__TASK STATEMENT__:
Pictures in the data must not be copied, but everything else should be output exactly.

__EXERCISE DATA__:
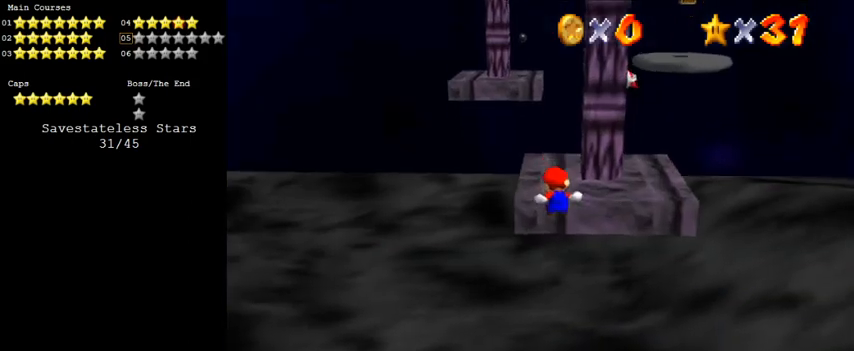
{"keys": ["left", "up"], "events": [[33, "down", "up"], [300, "shift", "down"], [400, "up", "down"], [433, "left", "down"], [433, "shift", "up"]]}
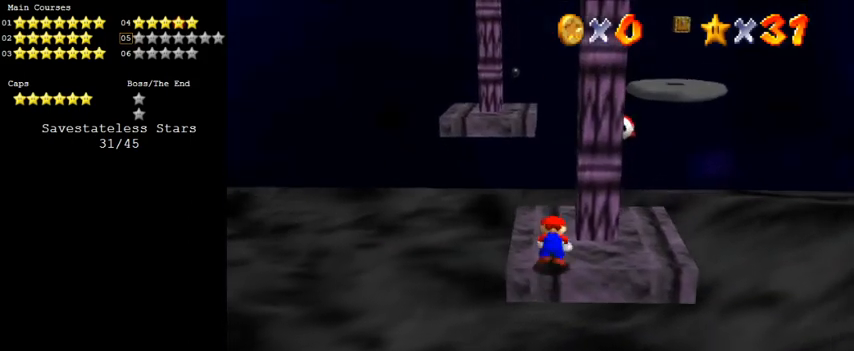
{"keys": ["left", "up"], "events": [[33, "left", "up"], [267, "left", "down"]]}
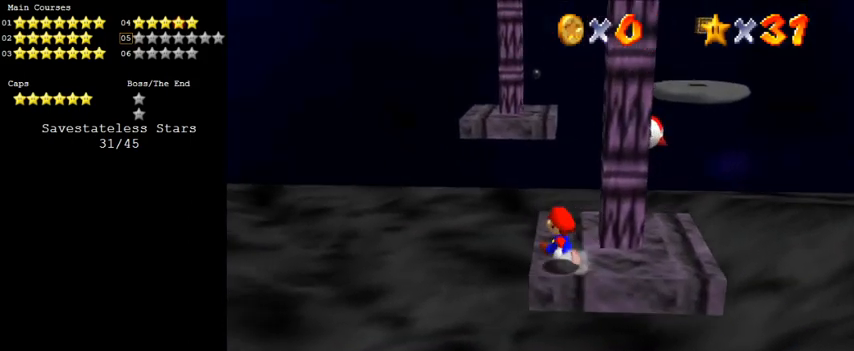
{"keys": ["up"], "events": [[133, "left", "up"]]}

__RESPONSE BELOW__:
{"keys": ["left", "up"], "events": [[33, "down", "up"], [300, "shift", "down"], [400, "up", "down"], [433, "left", "down"], [433, "shift", "up"]]}
{"keys": ["left", "up"], "events": [[33, "left", "up"], [267, "left", "down"]]}
{"keys": ["up"], "events": [[133, "left", "up"]]}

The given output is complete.